さらに、白血球数およびC反応性タンパクなどが有意に改善し、加えて血圧、空腹時血糖値、中性脂肪、LDLコレステロール、微量アルブミン尿(注6)も有意に改善しました。また、インスリン使用者においては1日の総使用量の減少が確認されました。
3.社会的意義・今後の展望
本研究では、短期間(2週間)の包括的肥満症入院プログラムが、皮下脂肪や除脂肪組織に比べ、内臓脂肪を優先的に減少させる可能性を示しました。また、肥満症に伴う慢性炎症を反映する炎症マーカーの改善および各種の肥満関連指標の有意な改善が観察されたことから、短期間の包括的介入が望ましい体組成の変化をもたらし、肥満に関連する病態を効果的に改善する可能性が示唆されました。

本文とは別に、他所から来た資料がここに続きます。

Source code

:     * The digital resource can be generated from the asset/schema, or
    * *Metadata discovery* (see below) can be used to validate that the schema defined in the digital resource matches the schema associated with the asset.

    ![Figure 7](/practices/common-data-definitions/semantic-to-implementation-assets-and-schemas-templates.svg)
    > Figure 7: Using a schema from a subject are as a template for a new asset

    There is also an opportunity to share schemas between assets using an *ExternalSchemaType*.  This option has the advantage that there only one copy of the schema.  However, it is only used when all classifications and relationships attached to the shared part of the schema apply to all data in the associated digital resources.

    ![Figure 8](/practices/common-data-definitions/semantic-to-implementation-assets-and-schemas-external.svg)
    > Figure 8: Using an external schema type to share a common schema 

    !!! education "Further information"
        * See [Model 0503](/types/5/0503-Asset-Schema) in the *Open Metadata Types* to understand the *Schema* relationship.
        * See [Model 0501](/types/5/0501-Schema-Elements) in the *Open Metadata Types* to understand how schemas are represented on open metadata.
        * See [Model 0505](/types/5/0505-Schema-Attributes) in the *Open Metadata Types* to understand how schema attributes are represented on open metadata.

これまで、肥満症治療においては3〜6か月の減量目標が一般的でしたが、本研究の結果は、2週間という短期間であっても適切な包括的介入を実施することで、安全かつ臨床的に有意な効果を得られる可能性を示しています。本研究の成果により、短期間の包括的肥満症入院プログラムが、肥満症治療の新たな選択肢の一つになることが期待されます。
論文情報
雑誌名
Endocrine Journal
論文タイトル
Effects of rapid weight loss on the body composition and pathophysiological mechanisms involved in obesity
著者
Yuri Kadowaki, Tomohisa Aoyama, Yusuke Hada, Masakazu Aihara, Mika Sawada, Rie Sekine, Hidetaka Itoh, Takashi Kadowaki, Naoto Kubota*, Toshimasa Yamauchi*.
(* 責任著者)
DOI
10.1507/endocrj.EJ24-0315
掲載日
2024年11月28日(オンライン)
研究者
門脇 友莉(東京大学医学部附属病院 糖尿病・代謝内科 病院診療医)
青山 倫久(東京大学医学部附属病院 糖尿病・代謝内科 特任講師(病院))
相原 允一(東京大学大学院医学系研究科 糖尿病・代謝内科 助教)
澤田 実佳(東京大学医学部附属病院 病態栄養治療センター 主任栄養士(病院))
関根 里恵(東京大学医学部附属病院 病態栄養治療センター 副病態栄養治療部長)
門脇 孝 (東京大学名誉教授/虎の門病院 院長)
窪田 直人(熊本大学病院 糖尿病・代謝・内分泌内科/熊本大学大学院生命科学研究部 教授/東京大学医学部附属病院 届出研究員)
山内 敏正(東京大学大学院医学系研究科 糖尿病・代謝内科 教授)
用語解説
(注1)アディポカイン:
脂肪細胞から分泌される生理活性物質の総称。脂肪細胞の肥大化により分泌バランスが崩れ、善玉アディポカイン(アディポネクチン)の分泌が減少し、悪玉アディポカイン(TNF-α、IL-6など)の分泌が増加する。
(注2)インスリン抵抗性:
内臓脂肪の蓄積により、アディポカインの分泌異常や慢性炎症が引き起こされ、インスリン作用(効き)が低下すること。
(注3)生体デュアルインピーダンス法:
腹部と四肢に電極を装着し、腹部体幹と腹部表面の2種類の電気抵抗値を測定して、内臓脂肪面積、皮下脂肪面積と除脂肪面積を算出する。被曝のリスクがなく、短期間に繰り返し測定が可能である。
(注4)除脂肪面積:
脂肪を除いた組織の面積で、筋肉、骨などで構成される。本研究では、生体デュアルインピーダンス法を用いて臍周囲の腹部断面の除脂肪面積を測定した。
(注5)C反応性タンパク:
体内の炎症の程度を示す指標となるタンパク質である。肥満症患者ではC反応性タンパク値が高く、慢性炎症が持続していることが示唆される。C反応性タンパクの上昇は脂質異常、高血圧、高血糖、および心血管疾患のリスクと相関があると報告されている。
(注6)微量アルブミン尿:
肥満に起因ないし関連する健康障害の一つに肥満関連腎症があり、肥満症患者では腎臓への負担が増大し、微量アルブミン尿が出現することがある。微量アルブミン尿は腎機能障害の早期指標であり、進行すると慢性腎臓病のリスクが高まることが知られている。